Hi all,
I am playing with the idea of writing a custom widget based on
QScrollArea, where widgets are created as the user scrolls.
I'm just hoping to bounce the general idea of you guys here to see if
I'm heading in the right direction:
I have a heap of custom widgets, potentially thousands, depending on the
contents of a database.
I'd like to show them in a grid that fits as many widgets horizontally
as will fit in the current window size (dynamic).
I would also like smooth vertical scrolling.
If I create a single parent widget with a grid layout that creates all
widgets on start up, it takes ages.
So I'm thinking if I use the child widgets' visibleRegion() to find the
ones currently visible in the scroll area, then figure out the indexes
of the widgets in the rows above and below to create them dynamically,
that should speed up the startup and still provide smooth scrolling.
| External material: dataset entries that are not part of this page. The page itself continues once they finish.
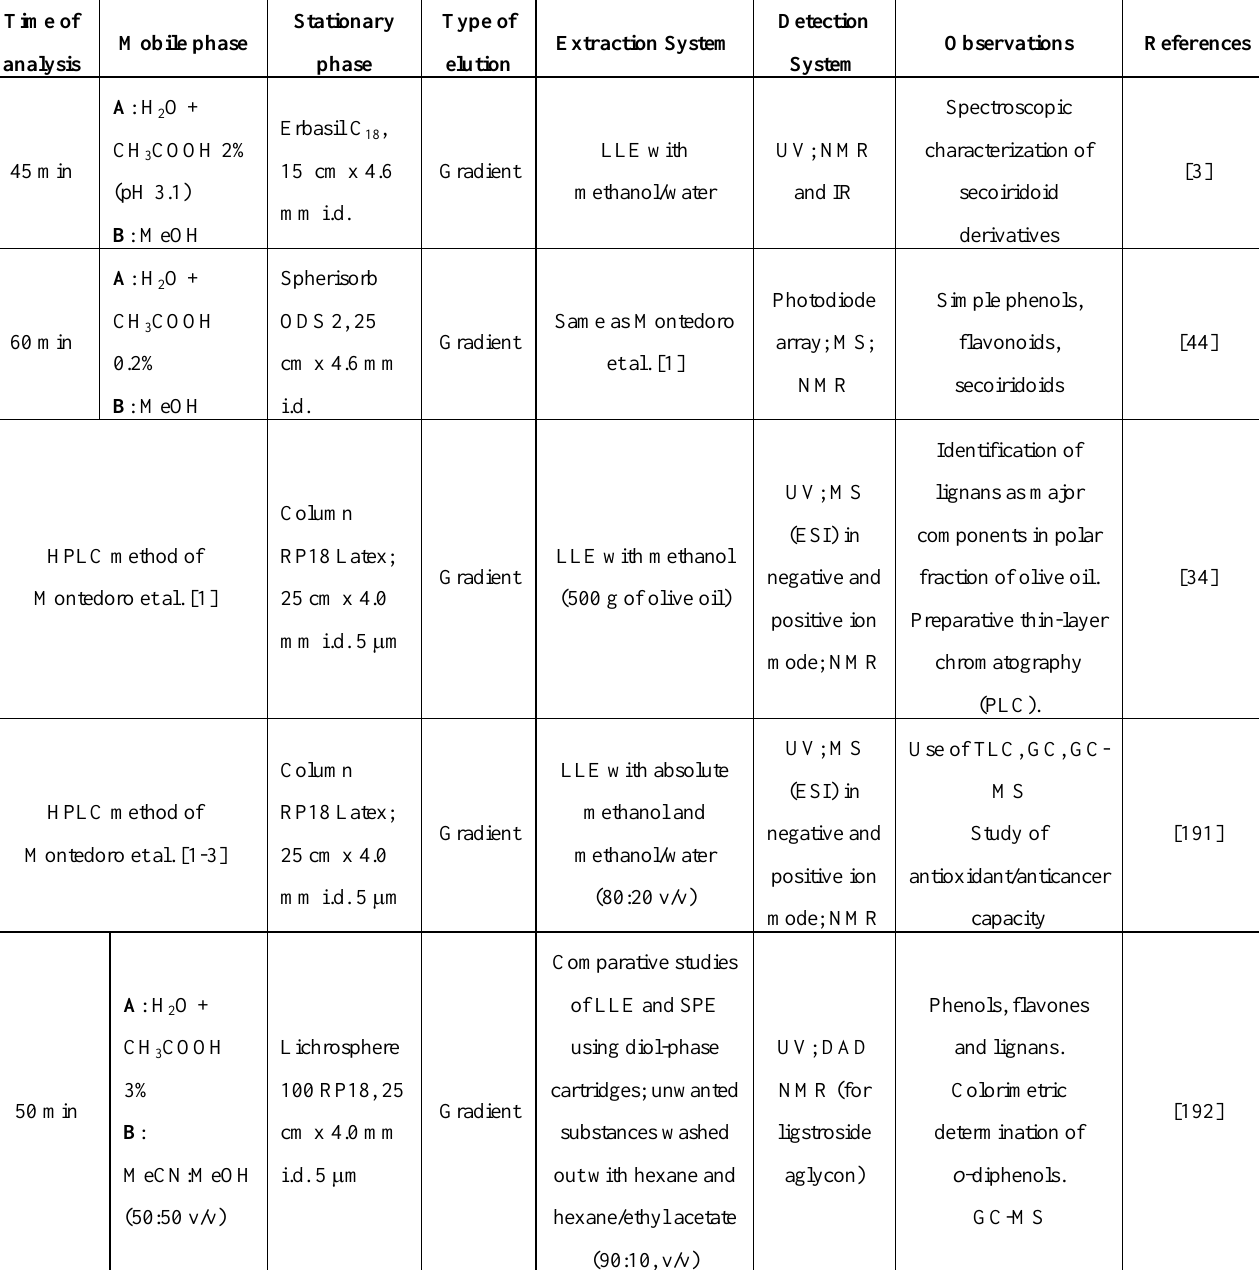
Table 3. Summary of separation of phenolic compounds in the polar fraction of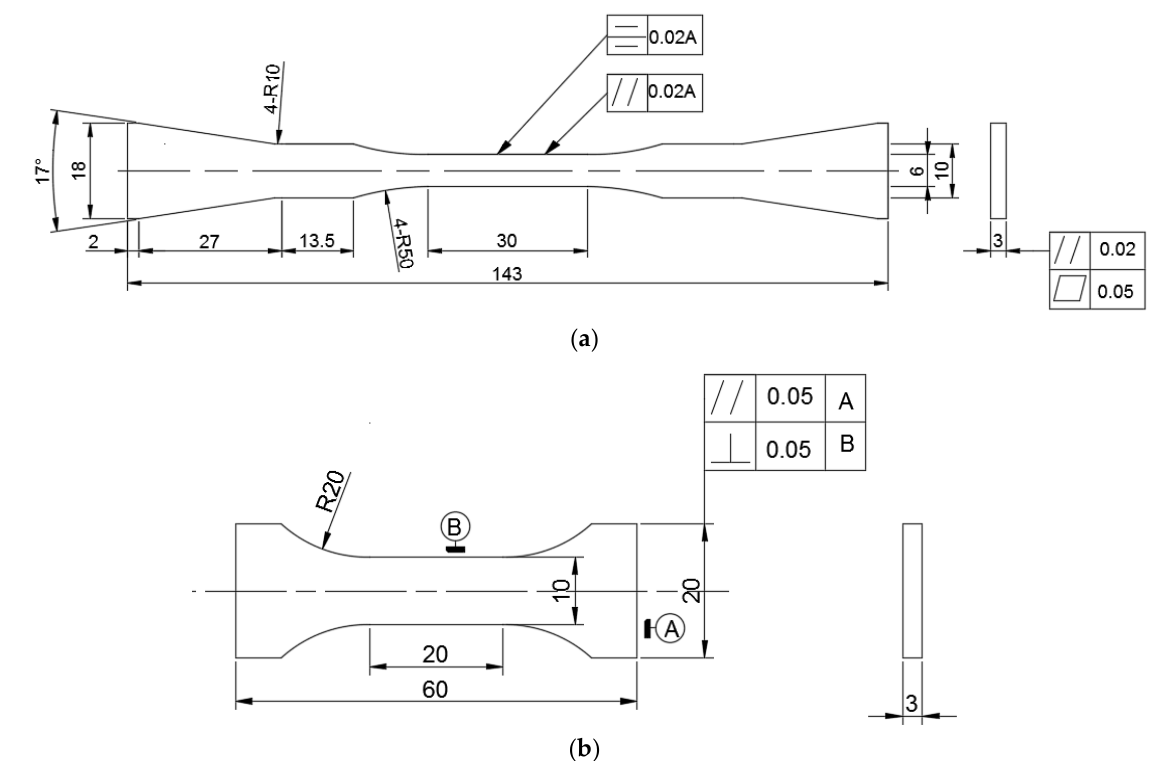
Figure 6. The configuration and dimensions of the specimen. ( a ) Tensile specimen; ( b ) Compres- sive specimen.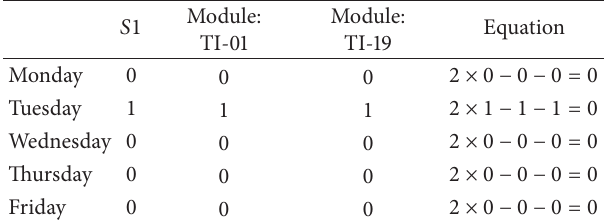
Table 4: 𝑆1 : variable equals 1.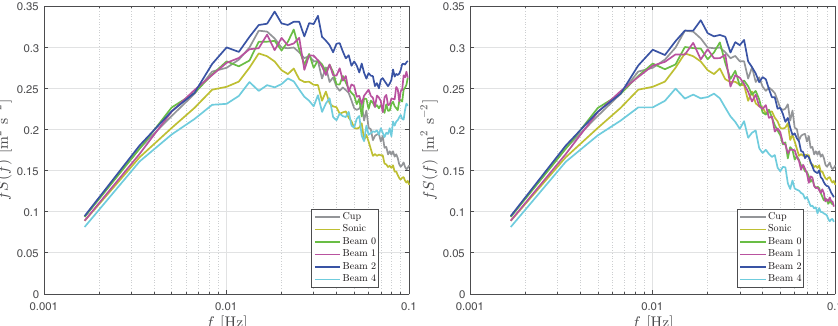
Figure 10. Ensemble-average spectrum of all 10-min Avent radial velocity spectra (per beam), sonic-anemometer u -spectrum and 80-m cup-anemometer spectrum. Original (left frame) and noise-filtered lidar radial velocity spectra (right panel)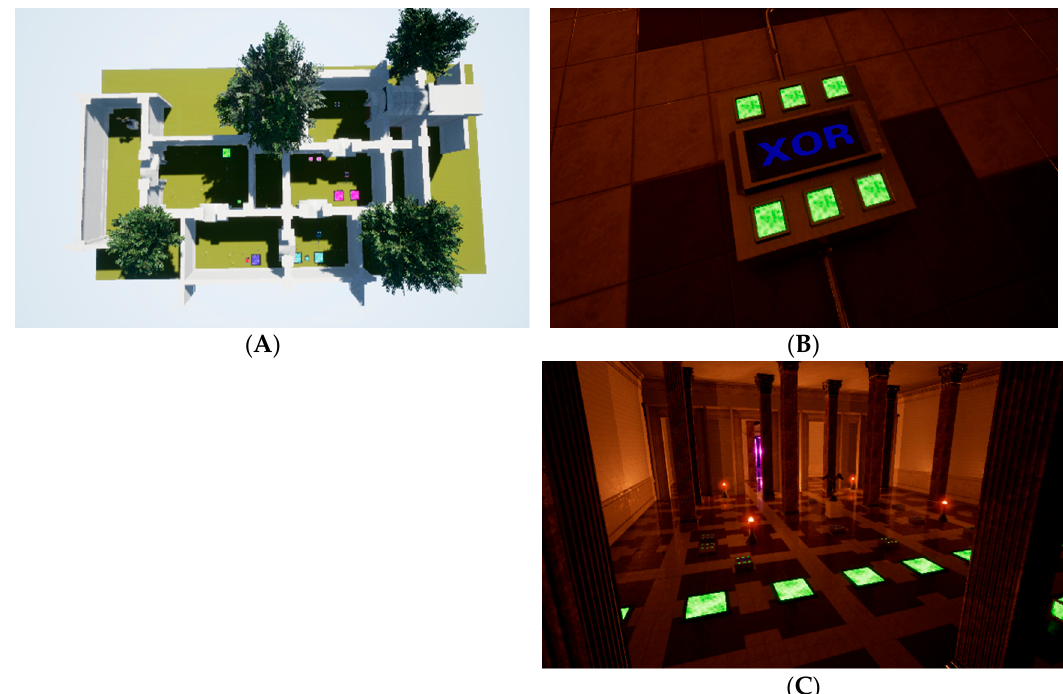
Figure 1. Levels of the serious game (SG): ( A ) “The Garden” (easy difficulty level); ( B ) “Four Doorways” (medium difficulty level); ( C ) and “The Big Hall” (hard difficulty level).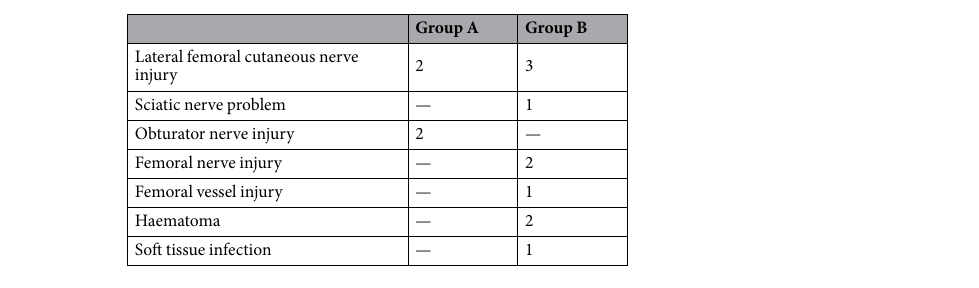
Table 2. Postoperative complications of the two groups were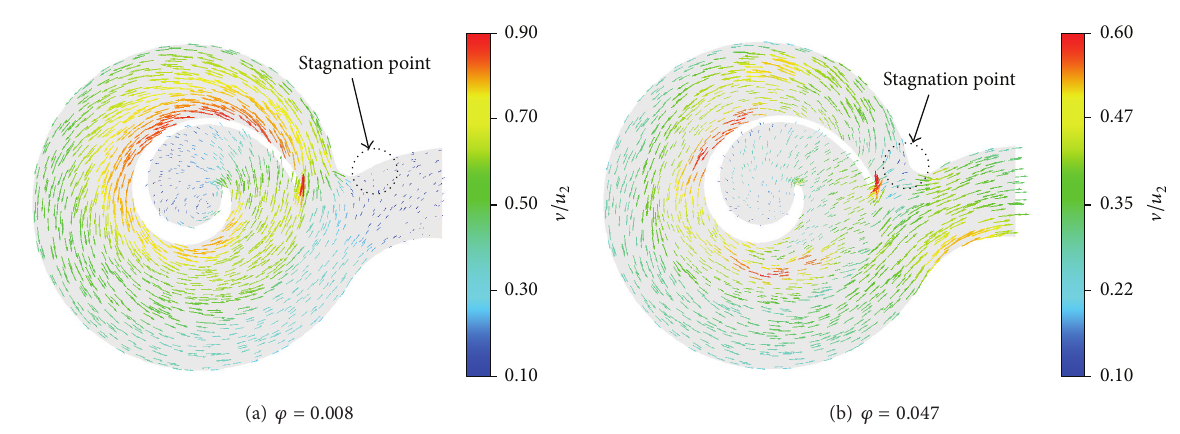
Figure 14: Absolute velocity vectors ( 𝛽 𝑏2 = 24 , 𝜃 0 = 0 ∘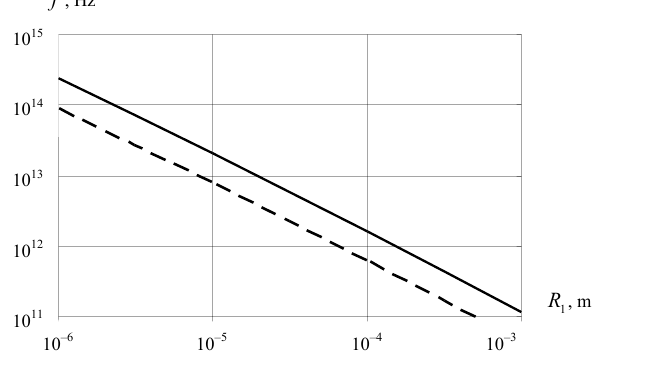
H , – ∙ – E for the 101 101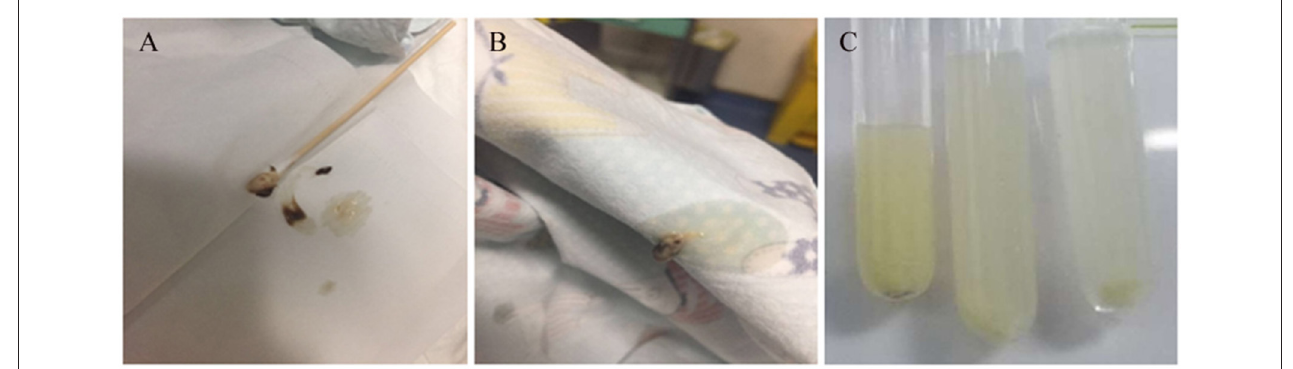
FIGURE 1 | Images of airway secretions or mucous exudates for cases 1 and 2. (A,B) Case 1, (C) Case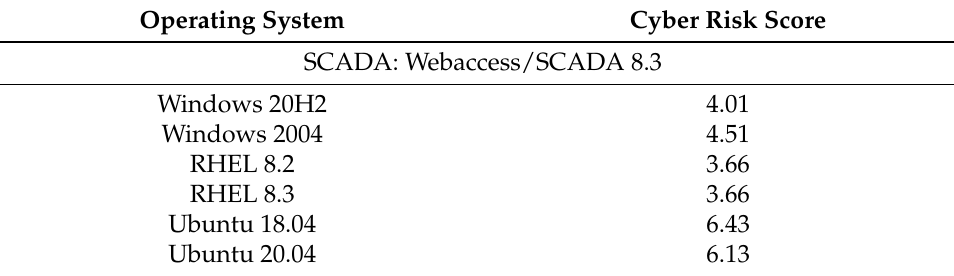
Table 6. Subset of cyber risk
Obviously I'd have to manually scale the scroll area based on the
maximum amount of widgets and the parent widget's width to get an
indicative scrollbar.
Not sure how tricky that will be.
Does that sound crazy or doable?
Basically I am trying to re-create the behavior of a QListView in icon
mode. I tried using QListView with delegates, but couldn't get the
delegates to provide the kind of complexity I need for the child widgets
which I have already written (which are basically mini movie players
that can be drag&dropped and have playback all at once on demand).
Any thoughts on this before I dive into this little experiment?